▶ [EXERCÍCIO A]
No texto sobre bruxismo na infância, a partir de que idade o bruxismo que persiste passa a ser considerado patológico?
▶ [EXERCÍCIO B]
Por favor, atualize o trecho do texto sobre bruxismo na infância entre "Como tratar o" e "ou diretas pediátricas.", inclusive, trocando "placas oclusais rígidas" por "placas oclusais resilientes".

▶ [TRECHO DA FONTE]
☆ ☆ ☆ ☆ ☆ ☆ ☆
Como tratar o bruxismo na infância?

O tratamento deve estar direcionado ao fator etiológico envolvido na etiologia da prática do bruxismo. Assim, intervenções farmacológicas tradicionais ou alternativas (fitoterápicos), psicológicas, ortodônticas (uso de disjuntores e expansores) a fim favorecer o crescimento transversal da maxila, além do uso de placas oclusais rígidas podem reduzir o bruxismo em crianças, embora suas respectivas indicações, contraindicações e efeitos adversos devam ser analisados cuidadosamente e individualmente(1).

Quando  há  destruição extensa de tecido dentário, é feito o uso de restaurações temporárias ou permanentes, empregando técnicas de coroas indiretas ou diretas pediátricas.

Durante muito tempo, o bruxismo foi relatado apenas em adultos; entretanto, hoje sabe-se que este comportamento caracterizado por ranger, apertar os dentes, ou ainda, desviar a mandíbula sem encostar os dentes, durante o sono ou enquanto se está acordado (vigília), afeta mais crianças do que adultos, podendo persistir, se não tratado, até a adolescência(2). É preciso esclarecer os pais e responsáveis de crianças pequenas, que durante a erupção dos dentes decíduos é comum que haja adaptações e instabilidade na oclusão, por conta de dentes de diferentes tamanhos em boca, podendo ocorrer o bruxismo fisiológico, mas que a partir da dentição decídua completa, geralmente por volta dos 3 anos de idade, se este comportamento persistir, passa a ser considerado patológico. Ao longo da história, muitos fatores etiológicos foram associados ao bruxismo na infância, como a presença de maloclusões e de verminoses, mas não existem evidências científicas que comprovem tal associação. Fatores genéticos, hereditários (presença de outras pessoas bruxômanas na família), psicológicos (estresse, ansiedade, bullying) e outros capazes de excitar e inibir o sono, como a luz azul da tela de celulares e computadores, bem como a ingestão de alimentos como o café, refrigerantes e o chocolate estão envolvidos na etiologia do bruxismo(3). Outro aspecto que merece atenção na clínica odontológica infantil é a possível relação entre os distúrbios respiratórios crônicos, como as rinites, sinusites, otites e a asma, com a prática de ranger os dentes durante o sono, não só indiretamente, porque altera a qualidade deste último, tornando a criança mais vulnerável a ranger os dentes, mas também diretamente por determinar a obstrução das vias respiratórias e edema da mucosa da tuba auditiva. Diante deste conhecimento, torna-se fundamental o encaminhamento médico por parte dos dentistas de crianças com alergias respiratórias visando à redução das consequências das doenças respiratórias no tocante ao crescimento e desenvolvimento facial(4,5). Tratar adequadamente o bruxismo influenciará na qualidade de vida das crianças e de seu núcleo familiar por possuir relação  direta  com  a  dor  de  cabeça  e com  o  sono  agitado, conduzindo  a  um  desempenho  escolar  ruim devido à fadiga(6).
☆ ☆ ☆ ☆ ☆ ☆ ☆
[Tarefas de compreensão de figuras]
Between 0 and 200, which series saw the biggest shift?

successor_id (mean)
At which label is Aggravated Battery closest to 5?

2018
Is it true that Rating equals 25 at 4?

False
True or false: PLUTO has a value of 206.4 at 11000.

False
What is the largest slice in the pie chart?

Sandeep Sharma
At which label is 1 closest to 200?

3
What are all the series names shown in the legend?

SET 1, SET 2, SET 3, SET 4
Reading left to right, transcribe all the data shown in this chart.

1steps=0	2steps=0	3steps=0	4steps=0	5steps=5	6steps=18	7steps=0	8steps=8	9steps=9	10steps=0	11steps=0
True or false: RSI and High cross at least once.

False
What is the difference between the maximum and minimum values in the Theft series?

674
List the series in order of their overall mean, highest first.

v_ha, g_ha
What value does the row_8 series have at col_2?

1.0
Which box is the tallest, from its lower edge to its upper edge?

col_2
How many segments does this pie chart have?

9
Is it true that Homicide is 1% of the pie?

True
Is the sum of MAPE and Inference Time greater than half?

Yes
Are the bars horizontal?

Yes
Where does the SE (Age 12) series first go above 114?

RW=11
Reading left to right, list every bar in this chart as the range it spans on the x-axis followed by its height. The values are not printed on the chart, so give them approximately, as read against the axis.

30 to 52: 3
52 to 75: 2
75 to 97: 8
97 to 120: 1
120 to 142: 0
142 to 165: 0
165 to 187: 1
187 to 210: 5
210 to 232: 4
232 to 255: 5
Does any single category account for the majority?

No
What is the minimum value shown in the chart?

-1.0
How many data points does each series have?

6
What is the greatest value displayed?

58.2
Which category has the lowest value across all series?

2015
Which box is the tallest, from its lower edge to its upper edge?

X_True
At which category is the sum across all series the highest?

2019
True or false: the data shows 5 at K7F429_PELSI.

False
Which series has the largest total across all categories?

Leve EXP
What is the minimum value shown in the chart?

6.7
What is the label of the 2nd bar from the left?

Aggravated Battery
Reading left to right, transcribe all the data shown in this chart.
☆ ☆ ☆ ☆ ☆ ☆ ☆
▶ [RESPOSTA A]
Geralmente por volta dos 3 anos de idade, a partir da dentição decídua completa.

▶ [RESPOSTA B]
Como tratar o bruxismo na infância?

O tratamento deve estar direcionado ao fator etiológico envolvido na etiologia da prática do bruxismo. Assim, intervenções farmacológicas tradicionais ou alternativas (fitoterápicos), psicológicas, ortodônticas (uso de disjuntores e expansores) a fim favorecer o crescimento transversal da maxila, além do uso de placas oclusais resilientes podem reduzir o bruxismo em crianças, embora suas respectivas indicações, contraindicações e efeitos adversos devam ser analisados cuidadosamente e individualmente(1).

Quando  há  destruição extensa de tecido dentário, é feito o uso de restaurações temporárias ou permanentes, empregando técnicas de coroas indiretas ou diretas pediátricas.